Load Balancing for Molecular Dynamics Simulations on Heterogeneous Architectures

Abstract

Upcoming exascale compute systems are expected to be built from heterogeneous hardware architectures. According to this trend, there exist various methods to handle clusters composed of CPUs, GPUs or other accelerators. Most of these assume that each node has the same structure—for example a dual socket system with an accelerator (GPU or Xeon Phi). The workload is then distributed homogeneously among the nodes. However, not all clusters fulfill this requirement. They might contain different partitions with and without accelerators. Furthermore, depending on the underlying problem to be solved, accelerator cards may perform better in native mode compared to offloading.

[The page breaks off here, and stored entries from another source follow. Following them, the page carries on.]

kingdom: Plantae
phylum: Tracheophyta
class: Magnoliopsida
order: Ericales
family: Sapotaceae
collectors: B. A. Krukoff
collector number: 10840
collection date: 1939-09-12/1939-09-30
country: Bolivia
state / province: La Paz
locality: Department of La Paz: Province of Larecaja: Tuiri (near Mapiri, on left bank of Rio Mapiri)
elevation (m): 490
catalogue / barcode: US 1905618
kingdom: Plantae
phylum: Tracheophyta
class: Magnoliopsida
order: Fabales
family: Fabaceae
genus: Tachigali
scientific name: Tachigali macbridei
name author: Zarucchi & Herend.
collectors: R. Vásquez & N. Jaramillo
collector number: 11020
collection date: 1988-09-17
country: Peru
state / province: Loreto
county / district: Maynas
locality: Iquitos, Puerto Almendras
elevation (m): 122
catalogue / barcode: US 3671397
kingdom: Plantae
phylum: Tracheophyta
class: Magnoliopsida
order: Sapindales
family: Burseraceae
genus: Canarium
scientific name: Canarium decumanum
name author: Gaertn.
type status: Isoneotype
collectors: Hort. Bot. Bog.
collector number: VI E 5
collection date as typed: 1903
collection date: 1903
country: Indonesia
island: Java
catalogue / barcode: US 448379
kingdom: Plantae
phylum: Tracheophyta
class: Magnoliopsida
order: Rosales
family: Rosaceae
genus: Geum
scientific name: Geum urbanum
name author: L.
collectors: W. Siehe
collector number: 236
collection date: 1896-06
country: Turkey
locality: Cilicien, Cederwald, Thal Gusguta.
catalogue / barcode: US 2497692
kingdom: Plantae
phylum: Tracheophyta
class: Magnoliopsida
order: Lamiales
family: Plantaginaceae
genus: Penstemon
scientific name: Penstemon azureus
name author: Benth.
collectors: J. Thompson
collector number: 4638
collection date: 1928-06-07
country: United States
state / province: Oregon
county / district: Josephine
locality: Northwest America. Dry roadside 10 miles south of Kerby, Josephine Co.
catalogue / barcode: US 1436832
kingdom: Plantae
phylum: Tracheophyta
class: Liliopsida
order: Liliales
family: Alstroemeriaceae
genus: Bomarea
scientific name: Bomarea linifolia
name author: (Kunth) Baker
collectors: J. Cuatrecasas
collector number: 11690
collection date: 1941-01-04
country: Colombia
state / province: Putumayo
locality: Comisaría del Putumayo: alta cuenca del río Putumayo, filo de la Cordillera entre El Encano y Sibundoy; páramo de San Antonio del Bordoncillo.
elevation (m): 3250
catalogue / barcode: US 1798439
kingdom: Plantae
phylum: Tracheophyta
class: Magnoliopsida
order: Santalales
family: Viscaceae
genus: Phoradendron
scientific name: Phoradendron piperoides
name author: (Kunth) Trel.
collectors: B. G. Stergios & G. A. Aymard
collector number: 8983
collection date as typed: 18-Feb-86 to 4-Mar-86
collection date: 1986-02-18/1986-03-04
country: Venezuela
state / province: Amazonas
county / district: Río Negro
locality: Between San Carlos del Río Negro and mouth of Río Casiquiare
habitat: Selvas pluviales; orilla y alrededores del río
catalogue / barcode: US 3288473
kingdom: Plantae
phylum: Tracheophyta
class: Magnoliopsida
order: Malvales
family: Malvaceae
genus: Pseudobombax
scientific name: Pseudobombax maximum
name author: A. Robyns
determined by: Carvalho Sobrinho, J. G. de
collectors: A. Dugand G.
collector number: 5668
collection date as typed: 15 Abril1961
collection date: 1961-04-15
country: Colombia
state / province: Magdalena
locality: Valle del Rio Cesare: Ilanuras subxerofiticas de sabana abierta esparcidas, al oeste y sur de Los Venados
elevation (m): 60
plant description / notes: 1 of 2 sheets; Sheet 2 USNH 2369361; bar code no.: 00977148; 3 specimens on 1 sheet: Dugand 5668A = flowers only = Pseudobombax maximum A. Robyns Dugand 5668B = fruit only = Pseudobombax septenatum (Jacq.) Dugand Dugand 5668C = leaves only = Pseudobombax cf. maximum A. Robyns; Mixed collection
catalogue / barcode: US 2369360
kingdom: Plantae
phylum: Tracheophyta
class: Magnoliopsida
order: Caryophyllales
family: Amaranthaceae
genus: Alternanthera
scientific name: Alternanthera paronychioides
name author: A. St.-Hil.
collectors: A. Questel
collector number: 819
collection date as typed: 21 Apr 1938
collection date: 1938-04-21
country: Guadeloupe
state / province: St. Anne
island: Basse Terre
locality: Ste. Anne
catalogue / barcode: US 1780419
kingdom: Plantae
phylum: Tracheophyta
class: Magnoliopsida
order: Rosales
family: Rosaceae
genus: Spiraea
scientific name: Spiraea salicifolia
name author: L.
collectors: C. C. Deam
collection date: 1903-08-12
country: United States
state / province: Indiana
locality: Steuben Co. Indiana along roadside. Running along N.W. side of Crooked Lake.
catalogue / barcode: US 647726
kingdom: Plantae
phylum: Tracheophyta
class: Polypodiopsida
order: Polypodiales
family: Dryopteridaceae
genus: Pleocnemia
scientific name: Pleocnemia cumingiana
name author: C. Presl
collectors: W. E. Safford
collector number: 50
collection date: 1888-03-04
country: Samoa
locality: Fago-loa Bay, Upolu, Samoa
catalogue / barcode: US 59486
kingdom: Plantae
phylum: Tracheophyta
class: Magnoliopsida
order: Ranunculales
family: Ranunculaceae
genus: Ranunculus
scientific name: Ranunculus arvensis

Besides, various aspects such as cooling may influence the performance of individual nodes. It therefore cannot always be assumed, that the structure and performance of each node and hence the performance of every MPI rank is the same. In this contribution, we apply a k-d tree decomposition method to balance load on heterogeneous compute clusters. The algorithm is incorporated into the molecular dynamics simulation program ls1 mardyn. We present performance results for simulations executed on hybrid AMD Bulldozer–Intel Sandy Bridge, Intel Westmere–Intel Sandy Bridge and Intel Xeon–Intel Xeon Phi-architectures. The only prerequisite for the proposed algorithm is a cost estimation for different decompositions. It is hence expected to be applicable to a variety of n-body scenarios, for which a domain decomposition is possible.